Blog ECO-CLIP consortium has been manufacturing system brackets for the MFFD CleanSky2 demostrator.

Demonstrating the technical, environmental, and economic feasibility of manufacturing high value-added aircraft structural parts is the main objective of the ECO-CLIP project. To achieve this goal, ECO-CLIP focuses its research on the replacement of classical clip and bracket manufacturing processes with cost-effective and easy-to-implement processes that enable near-net-shape manufacturing, such as injection moulding and 3D printing.

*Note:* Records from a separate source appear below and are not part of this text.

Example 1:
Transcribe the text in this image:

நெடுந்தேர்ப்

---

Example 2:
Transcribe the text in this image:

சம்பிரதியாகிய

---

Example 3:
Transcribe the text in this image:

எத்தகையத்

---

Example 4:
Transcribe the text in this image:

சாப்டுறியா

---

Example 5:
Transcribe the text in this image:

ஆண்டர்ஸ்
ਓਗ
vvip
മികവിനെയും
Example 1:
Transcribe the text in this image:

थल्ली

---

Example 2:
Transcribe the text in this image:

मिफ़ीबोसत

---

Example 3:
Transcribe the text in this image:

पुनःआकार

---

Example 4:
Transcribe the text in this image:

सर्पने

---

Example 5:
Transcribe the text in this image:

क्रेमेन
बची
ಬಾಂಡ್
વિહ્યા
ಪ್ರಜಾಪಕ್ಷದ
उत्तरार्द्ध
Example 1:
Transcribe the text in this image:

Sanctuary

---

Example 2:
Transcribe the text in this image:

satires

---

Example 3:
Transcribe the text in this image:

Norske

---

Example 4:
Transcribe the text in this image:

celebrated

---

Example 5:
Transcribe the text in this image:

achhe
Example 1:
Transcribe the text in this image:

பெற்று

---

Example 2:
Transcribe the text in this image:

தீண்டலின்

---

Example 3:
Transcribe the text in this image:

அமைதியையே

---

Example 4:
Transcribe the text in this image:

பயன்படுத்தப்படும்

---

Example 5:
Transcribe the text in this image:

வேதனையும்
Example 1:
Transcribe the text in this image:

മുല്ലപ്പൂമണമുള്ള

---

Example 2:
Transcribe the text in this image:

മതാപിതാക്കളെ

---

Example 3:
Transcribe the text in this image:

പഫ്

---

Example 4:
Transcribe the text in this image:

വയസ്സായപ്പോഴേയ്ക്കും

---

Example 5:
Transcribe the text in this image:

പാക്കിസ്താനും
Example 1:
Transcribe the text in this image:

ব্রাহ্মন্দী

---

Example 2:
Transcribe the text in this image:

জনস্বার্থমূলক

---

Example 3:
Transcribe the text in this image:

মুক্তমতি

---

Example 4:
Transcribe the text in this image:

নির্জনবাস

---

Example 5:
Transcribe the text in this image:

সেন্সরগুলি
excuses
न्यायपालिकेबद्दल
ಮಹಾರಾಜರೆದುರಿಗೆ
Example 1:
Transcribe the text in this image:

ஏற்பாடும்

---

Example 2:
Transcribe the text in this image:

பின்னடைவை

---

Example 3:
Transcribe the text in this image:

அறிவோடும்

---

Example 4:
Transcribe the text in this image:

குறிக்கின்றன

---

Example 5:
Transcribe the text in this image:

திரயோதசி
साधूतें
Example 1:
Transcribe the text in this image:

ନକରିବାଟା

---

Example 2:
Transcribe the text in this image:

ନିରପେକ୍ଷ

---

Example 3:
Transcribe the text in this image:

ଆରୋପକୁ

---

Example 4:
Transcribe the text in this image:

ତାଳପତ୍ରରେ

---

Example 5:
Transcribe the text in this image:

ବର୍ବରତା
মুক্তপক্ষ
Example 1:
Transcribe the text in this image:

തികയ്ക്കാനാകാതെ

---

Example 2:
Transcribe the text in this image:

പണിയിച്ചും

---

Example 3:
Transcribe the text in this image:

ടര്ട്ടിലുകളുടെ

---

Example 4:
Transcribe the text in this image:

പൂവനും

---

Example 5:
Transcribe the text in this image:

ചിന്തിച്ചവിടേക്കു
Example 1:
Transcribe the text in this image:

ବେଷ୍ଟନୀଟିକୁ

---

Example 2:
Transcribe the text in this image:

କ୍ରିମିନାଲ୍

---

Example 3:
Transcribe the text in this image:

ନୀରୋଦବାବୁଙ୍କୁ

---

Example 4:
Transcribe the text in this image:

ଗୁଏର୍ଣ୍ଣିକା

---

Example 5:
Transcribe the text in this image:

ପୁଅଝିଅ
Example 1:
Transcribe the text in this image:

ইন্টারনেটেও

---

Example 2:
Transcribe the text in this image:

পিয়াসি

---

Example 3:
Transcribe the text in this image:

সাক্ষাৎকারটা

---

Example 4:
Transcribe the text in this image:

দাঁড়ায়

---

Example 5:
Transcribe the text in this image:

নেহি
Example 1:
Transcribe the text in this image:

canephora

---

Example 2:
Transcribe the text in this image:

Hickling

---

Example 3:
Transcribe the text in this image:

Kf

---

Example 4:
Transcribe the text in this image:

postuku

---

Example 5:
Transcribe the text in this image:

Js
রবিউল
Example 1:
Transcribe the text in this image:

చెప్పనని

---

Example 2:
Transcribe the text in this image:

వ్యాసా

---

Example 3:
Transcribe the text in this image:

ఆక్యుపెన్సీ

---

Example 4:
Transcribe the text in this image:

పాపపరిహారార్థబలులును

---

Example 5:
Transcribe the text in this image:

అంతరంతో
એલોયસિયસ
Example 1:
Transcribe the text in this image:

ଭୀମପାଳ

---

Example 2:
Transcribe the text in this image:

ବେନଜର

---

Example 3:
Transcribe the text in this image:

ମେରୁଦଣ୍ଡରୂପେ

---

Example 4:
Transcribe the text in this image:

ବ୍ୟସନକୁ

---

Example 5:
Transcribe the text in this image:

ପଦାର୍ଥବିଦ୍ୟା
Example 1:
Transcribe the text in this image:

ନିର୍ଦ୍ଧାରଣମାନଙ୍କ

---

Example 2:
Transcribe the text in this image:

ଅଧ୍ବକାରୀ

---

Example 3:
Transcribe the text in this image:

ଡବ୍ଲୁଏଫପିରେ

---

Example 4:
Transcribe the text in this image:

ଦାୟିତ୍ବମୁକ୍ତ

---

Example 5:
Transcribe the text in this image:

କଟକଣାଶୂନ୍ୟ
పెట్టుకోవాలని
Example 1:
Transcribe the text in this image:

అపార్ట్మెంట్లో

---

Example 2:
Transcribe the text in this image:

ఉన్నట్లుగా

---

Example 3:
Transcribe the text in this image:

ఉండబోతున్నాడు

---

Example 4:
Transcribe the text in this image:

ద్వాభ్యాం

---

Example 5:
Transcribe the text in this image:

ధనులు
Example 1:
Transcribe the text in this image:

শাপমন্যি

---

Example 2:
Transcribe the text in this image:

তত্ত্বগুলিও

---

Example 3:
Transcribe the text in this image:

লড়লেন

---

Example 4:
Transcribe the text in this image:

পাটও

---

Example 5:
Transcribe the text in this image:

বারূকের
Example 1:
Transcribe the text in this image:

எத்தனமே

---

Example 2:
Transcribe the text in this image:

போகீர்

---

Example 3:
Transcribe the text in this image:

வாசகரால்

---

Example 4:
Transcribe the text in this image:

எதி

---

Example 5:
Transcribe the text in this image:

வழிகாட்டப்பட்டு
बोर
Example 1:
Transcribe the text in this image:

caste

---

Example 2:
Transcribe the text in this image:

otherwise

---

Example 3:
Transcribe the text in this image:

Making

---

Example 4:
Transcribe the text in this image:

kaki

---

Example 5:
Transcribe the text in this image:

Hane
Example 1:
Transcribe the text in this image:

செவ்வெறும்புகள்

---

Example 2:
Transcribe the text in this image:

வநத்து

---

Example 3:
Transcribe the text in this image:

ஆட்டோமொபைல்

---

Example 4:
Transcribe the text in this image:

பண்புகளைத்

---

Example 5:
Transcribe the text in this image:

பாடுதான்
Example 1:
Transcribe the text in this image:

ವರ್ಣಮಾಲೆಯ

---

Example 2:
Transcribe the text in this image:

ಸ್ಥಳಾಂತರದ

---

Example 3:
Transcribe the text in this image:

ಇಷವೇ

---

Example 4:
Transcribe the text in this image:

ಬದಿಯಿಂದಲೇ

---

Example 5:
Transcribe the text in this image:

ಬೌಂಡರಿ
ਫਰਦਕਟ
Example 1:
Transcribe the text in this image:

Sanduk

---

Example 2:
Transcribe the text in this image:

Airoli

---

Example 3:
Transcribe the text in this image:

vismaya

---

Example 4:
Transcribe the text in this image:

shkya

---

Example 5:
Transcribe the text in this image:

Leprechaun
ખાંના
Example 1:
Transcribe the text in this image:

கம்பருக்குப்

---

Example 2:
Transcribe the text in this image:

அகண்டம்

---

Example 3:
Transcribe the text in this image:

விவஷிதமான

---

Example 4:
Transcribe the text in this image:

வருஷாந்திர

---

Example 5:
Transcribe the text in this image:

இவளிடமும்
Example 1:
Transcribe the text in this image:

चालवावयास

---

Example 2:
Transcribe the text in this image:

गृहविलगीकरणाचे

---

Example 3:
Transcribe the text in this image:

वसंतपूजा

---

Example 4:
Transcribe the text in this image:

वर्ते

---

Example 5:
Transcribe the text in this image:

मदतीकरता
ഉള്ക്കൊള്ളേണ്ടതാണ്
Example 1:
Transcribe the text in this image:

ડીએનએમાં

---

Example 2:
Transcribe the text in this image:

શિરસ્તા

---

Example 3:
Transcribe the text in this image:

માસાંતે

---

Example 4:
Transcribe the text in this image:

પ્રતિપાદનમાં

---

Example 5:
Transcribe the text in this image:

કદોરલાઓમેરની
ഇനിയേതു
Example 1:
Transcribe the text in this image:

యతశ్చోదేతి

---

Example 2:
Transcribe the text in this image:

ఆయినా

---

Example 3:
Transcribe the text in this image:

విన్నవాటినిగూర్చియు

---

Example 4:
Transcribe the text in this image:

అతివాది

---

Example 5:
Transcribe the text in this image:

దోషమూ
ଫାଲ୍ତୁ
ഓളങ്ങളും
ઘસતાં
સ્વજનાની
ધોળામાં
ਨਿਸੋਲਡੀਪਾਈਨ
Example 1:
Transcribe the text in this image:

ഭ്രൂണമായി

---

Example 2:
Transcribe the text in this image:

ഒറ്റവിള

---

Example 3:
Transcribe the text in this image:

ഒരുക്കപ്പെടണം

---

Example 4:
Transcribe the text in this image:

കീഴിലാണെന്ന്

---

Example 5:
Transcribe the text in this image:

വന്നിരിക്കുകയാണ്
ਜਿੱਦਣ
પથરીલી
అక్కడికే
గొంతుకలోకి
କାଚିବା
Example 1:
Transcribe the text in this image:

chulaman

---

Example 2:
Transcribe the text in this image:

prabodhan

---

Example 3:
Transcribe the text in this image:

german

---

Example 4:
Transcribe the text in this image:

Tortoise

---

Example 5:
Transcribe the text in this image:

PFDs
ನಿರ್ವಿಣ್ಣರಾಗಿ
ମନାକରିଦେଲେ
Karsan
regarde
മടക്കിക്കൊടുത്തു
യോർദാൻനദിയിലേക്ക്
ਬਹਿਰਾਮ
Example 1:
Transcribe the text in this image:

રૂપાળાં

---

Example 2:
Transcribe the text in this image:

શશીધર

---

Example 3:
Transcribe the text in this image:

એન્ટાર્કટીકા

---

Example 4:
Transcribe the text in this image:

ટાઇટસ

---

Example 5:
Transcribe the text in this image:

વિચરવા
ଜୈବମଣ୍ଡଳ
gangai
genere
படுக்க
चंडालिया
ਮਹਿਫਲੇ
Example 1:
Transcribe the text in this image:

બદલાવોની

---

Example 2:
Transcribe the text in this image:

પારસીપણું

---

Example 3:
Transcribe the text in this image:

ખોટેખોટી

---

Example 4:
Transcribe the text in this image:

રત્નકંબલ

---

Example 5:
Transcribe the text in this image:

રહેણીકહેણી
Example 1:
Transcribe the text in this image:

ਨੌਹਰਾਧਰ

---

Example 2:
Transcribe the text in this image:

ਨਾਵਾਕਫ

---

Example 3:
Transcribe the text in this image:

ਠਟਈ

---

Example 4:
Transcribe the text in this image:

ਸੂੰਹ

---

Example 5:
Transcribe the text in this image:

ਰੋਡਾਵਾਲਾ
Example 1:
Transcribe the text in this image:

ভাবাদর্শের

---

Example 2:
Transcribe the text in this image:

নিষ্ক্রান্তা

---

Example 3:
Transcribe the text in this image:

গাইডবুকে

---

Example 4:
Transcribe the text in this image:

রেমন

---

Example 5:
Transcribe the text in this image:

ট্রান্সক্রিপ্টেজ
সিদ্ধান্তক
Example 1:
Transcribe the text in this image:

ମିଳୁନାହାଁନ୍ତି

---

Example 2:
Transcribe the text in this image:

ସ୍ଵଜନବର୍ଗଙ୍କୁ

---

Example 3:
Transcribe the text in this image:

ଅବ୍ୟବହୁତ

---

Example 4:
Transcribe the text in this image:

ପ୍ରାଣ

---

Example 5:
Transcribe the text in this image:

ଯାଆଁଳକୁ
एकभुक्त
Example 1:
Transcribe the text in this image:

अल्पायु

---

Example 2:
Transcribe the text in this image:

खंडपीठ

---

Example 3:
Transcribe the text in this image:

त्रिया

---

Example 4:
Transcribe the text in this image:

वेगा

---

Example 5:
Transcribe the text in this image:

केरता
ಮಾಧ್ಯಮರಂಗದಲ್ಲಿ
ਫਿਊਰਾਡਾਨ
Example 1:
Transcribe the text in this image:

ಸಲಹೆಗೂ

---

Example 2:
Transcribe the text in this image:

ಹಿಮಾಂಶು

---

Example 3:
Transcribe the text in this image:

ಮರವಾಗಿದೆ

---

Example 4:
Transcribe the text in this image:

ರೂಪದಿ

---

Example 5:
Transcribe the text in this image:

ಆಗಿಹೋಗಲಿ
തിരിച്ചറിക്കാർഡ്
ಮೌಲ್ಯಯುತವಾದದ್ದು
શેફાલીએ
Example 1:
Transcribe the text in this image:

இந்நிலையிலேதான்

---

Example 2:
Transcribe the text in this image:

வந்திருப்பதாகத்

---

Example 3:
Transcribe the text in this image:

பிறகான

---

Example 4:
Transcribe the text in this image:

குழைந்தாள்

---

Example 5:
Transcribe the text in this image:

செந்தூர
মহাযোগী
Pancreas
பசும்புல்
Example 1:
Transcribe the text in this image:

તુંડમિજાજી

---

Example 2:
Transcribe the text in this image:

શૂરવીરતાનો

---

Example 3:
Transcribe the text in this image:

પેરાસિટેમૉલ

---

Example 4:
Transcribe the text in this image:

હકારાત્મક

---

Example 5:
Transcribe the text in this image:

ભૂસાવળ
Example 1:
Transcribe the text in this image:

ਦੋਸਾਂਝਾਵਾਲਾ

After months of research, the ECO-CLIP project continues to achieve technical milestones. Recently, Aitiip technology center, member of the ECO-CLIP’s consortium, has made progress in the injection process, after concluding the previous stage of redesigning the parts (frame clips and system brackets) to adapt them to this injection. It should be remembered that the objective of ECO-CLIP is to replace those aeronautic parts, now made of metal, with thermoplastic material.

In recent months, Aitiip has focused its efforts on the manufacture of modular molds. Thanks to these molds, it is possible to reduce the necessary investment to produce different demonstrators in injection molding, as it is possible to manufacture different pieces with only a small structural modification of the mold.

Once the design of the part and the mold had been fulfilled, Aitiip team began the injection phase. In this process, Aitiip has worked with the material developed by ECO-CLIP coordinator, AIMEN Technology Center, based on 40% CF / recycled PAEK, obtained from industrial waste and factory scraps from other processes. The manufactured parts are currently under evaluation by GKN FOKKER and will be applied in the STUNNING Multi-Functional Fuselage Demonstrator.

In the other side, AIMEN has also manufactured one of the bracket geometries to validate the emerging FGF (Fused Granulated Fabrication) additive manufacturing technology. This manufacturing system provides a fast and cost-effective solution for small production runs or prototypes.

The fused granulated fabrication technique has been able the use the same material as the one involved in injection molding. In contraposition to the typically used FFF, which implies the development of high carbon fiber load filament that usually represents a huge problem, this technique used pellet extrusion to create layer-by-layer geometries, avoiding the decrease of carbon fiber for 3D printing and continuing with high recycled material ratio.

For this aim, a destock printer has been modified within the project framework to fulfill the necessities of this kind of high-performance materials process by direct extrusion fabrication.

In addition, ECO-CLIP is developing at AIMEN facilities an ultrasonic welding procedure for the newly developed material to join the clips to the aircraft structure, thus avoiding the need for mechanical joints, and allowing the reduction of both, costs, and environmental impact.